37 kYA Creation of 1.2km wide Meteor Barringer Crater in Arizona. Due to the heat of the impact, sedimentary rock lying in-situ transformed into metamorphic rock.
32 kYA First sculpture found in Vogelherd, Germany. First (bird bone) flute found in France. Stone tools in Kota Tampan, Malaysia.
30 kYA Modern humans enter North America from Siberia in numerous waves, some later waves across the Bering land bridge, but early waves probably by island-hopping across the Aleutians. At least two of the first waves had left few or no genetic descendants among Americans by the time Europeans arrived across the Atlantic Ocean. Humans reach Solomons. Humans move into Japan. Bow and arrows used in Sahara (grassland). Fired ceramics animal models made in Moravia (Czech).
28 kYA Oldest painting in Africa, Apollo 11 Rock Shelter in Namibia.
27 kYA Neanderthals die out leaving Homo sapiens and Homo floresiensis as the only living species of the genus Homo. Czech invented textile and pressed weaving patterns into pieces of clay before firing them.

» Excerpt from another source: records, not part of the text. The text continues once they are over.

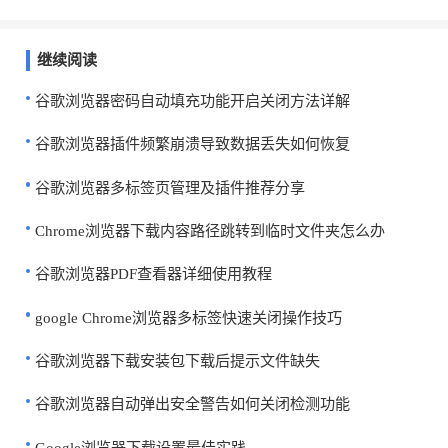
继续阅读
谷歌浏览器密码自动填充功能开启关闭方法详解
谷歌浏览器插件频繁崩溃导致数据丢失如何恢复
谷歌浏览器多标签页管理及插件推荐分享
Chrome浏览器下载内容路径跳转到临时文件夹怎么办
谷歌浏览器PDF查看器详细使用教程
google Chrome浏览器多标签快速关闭操作技巧
谷歌浏览器下载安装包下载后提示文件缺失
谷歌浏览器自动弹出安全警告如何关闭检测功能
Google浏览器下载设置最佳实践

25 kYA Throwing sticks for hunting animals made from mammoth tusk (Poland).
23 kYA Venus of Willendorf, a small statuette of a female figure, discovered at a paleolithic site near Willendorf, Austria dates from this era.

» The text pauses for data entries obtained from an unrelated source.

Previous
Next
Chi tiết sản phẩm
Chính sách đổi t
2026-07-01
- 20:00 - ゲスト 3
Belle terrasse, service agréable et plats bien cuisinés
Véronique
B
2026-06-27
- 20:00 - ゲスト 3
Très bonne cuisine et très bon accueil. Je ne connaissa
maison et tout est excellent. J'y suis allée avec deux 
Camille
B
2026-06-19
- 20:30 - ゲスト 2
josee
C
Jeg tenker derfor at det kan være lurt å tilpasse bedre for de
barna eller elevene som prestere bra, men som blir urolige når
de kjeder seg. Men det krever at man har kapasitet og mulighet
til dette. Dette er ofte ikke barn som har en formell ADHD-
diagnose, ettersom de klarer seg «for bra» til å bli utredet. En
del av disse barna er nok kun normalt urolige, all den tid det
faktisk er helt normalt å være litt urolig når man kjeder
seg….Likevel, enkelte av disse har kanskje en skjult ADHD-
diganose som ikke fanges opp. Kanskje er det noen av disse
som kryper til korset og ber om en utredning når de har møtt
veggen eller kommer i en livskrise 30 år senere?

20 kYA Humans leave foot and hand prints in Tibetan plateau. Oil lamps made from animal fats on shells used in caves in Grotte de la Mouthe, France. Bone needles used to sew animal hides. (Shandingdong Man, China). Microblade culture (Northern China). Mammoth bones used to build houses (Russia).

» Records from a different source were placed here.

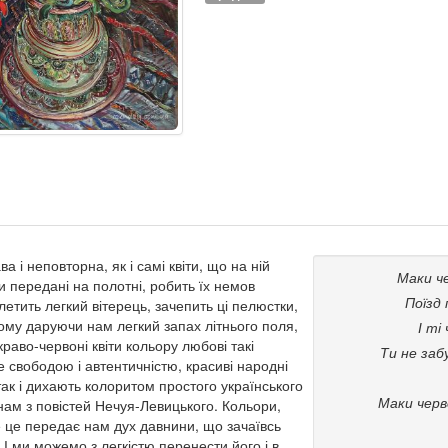
 і неповторна, як і самі квіти, що на ній
Маки че
ни передані на полотні, робить їх немов
Поїзд 
летить легкий вітерець, зачепить ці пелюстки,
ьому даруючи нам легкий запах літнього поля,
І ті
краво-червоні квіти кольору любові такі
Ти не забу
е свободою і автентичністю, красиві народні
 так і дихають колоритом простого українського
Маки черво
нам з повістей Нечуя-Левицького. Кольори,
се це передає нам дух давнини, що зачаївсь
І ми можемо з легкістю перенести його і в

18 kYA Homo floresiensis existed in the Liang Bua limestone cave on Flores, remote Indonesian island.
15 kYA The last Ice Age ends. Sea levels across the globe rise, flooding many coastal areas, and separating former mainland areas into islands. Japan separates from Asia mainland. Siberia separates from Alaska. Tasmania separates from Australia. Java island forms. Sarawak, Malaysia and Indonesia separates.One group of humans in the Fertile Crescent of the Middle East develop agriculture and, as a result of the benefits it brings, permanent settlements and cities. These appear first in what is now Iraq. This process of food production, coupled later with the domestication of available animals caused a massive increase in human population that has continued to the present. In this time, also the cave paintings of Lascaux and Altamira were produced.
11.5 kYA Extinction of the Sabertooth.
11 kYA Human population reached 5 million. Extinction of woolly mammoth. Domestication (a kind of artificial selection) of dogs ( first domesticated animal) from Grey Wolf subspecies( Canis lupus pallipes). All modern dogs today (5 main groups, about 400 breeds) belong to a single species Canis familiaris or Canis lupus familiaris.
10 kYA Sahara is green with rivers, lakes, cattles, crocodiles and monsoons. Japan's hunter-gatherer Jomon culture creates world earliest pottery. Humans reach Tierra del Fuego at the tip of South America, the last continental region to be inhabited by humans (excluding Antarctica).
4 kYA Recorded history begins.
1 AD Human population reached 150 million.
1835 AD Human population reached 1 billion.
1969 AD Homo sapiens walk on the moon.
1997 AD Human population reached 6 billion.